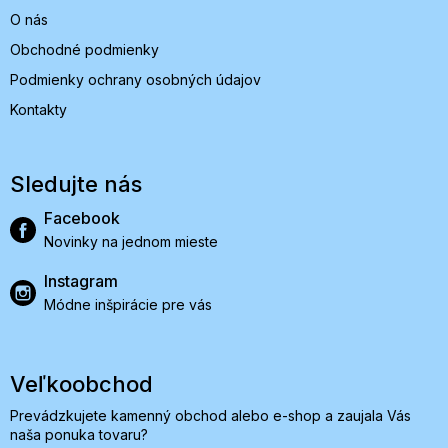
O nás
Obchodné podmienky
Podmienky ochrany osobných údajov
Kontakty
Sledujte nás
Facebook
Novinky na jednom mieste
Instagram
Módne inšpirácie pre vás
Veľkoobchod
Prevádzkujete kamenný obchod alebo e-shop a zaujala Vás
naša ponuka tovaru?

______

Your assignment:
Without the pictures, write out the listing exactly as it appears above.

Result of this task:
O nás
Obchodné podmienky
Podmienky ochrany osobných údajov
Kontakty
Sledujte nás
Facebook
Novinky na jednom mieste
Instagram
Módne inšpirácie pre vás
Veľkoobchod
Prevádzkujete kamenný obchod alebo e-shop a zaujala Vás
naša ponuka tovaru?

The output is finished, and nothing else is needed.